If you’re sitting at the supper table, enjoying a grilled ribeye, she’s perfectly content to sit at your feet, look at you with those beautiful brown eyes and then peek at your plate as if to say, “That’s one for you, now one for me.”
My parents blame me for Molly’s most recent behavior. Apparently the only time my pooch sits at the table and begs for food is when I’m an invited guest — that‘s what they tell me anyway.
Now, I will admit that I may have slipped her a small sample from time to time — but I’ve caught both Mom and Dad doing the same thing. Why, then, is it all my fault?
Come to think of it, why is Molly the pampered pooch who gets to spend her days — and nights — in the house? Boy, when I was growing up, there were absolutely, positively no indoor pets.
With Molly, it all began with brief visits inside the house. Then, whenever Molly wanted attention, she would paw at the garage door as if to say, “Let me in there with you, it’s too cold out here.”
Soon enough there were nights when Mom and Dad forgot to put her out in the garage for the night, and then it grew to the point where Molly didn’t want to go to the garage to sleep.
Before I knew what was happening, Molly’s dog bed became a permanent fixture inside the house.
It’s to the point now that if Mom and Dad go away for a couple of hours, they don’t even make Molly go outside. That’s right — she has complete rule of the house.

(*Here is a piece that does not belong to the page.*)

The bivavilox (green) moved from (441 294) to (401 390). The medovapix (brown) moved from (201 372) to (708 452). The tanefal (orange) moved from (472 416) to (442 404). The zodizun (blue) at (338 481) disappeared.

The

And that is perfectly fine with Mom and Dad — oh, and Molly too.
Oh, the stories they can tell about that Molly!
Why, just the other day, Mom had a new one for me. She was sitting in the rocker, holding great-granddaughter Kiera, and feeding her a freshly buttered slice of banana bread.
As Molly watched Kiera take that first tasty bite, she realized maybe this was worth investigating. She got up from her rug, strolled across the living room and rested her chin right on my mom’s lap. She stood there, tail wagging, patiently waiting.
“One for her and one for me.”
Leave it to Mom to give her what she wanted.
Yet, I’m the one to blame for making Molly a beggar. Go figure!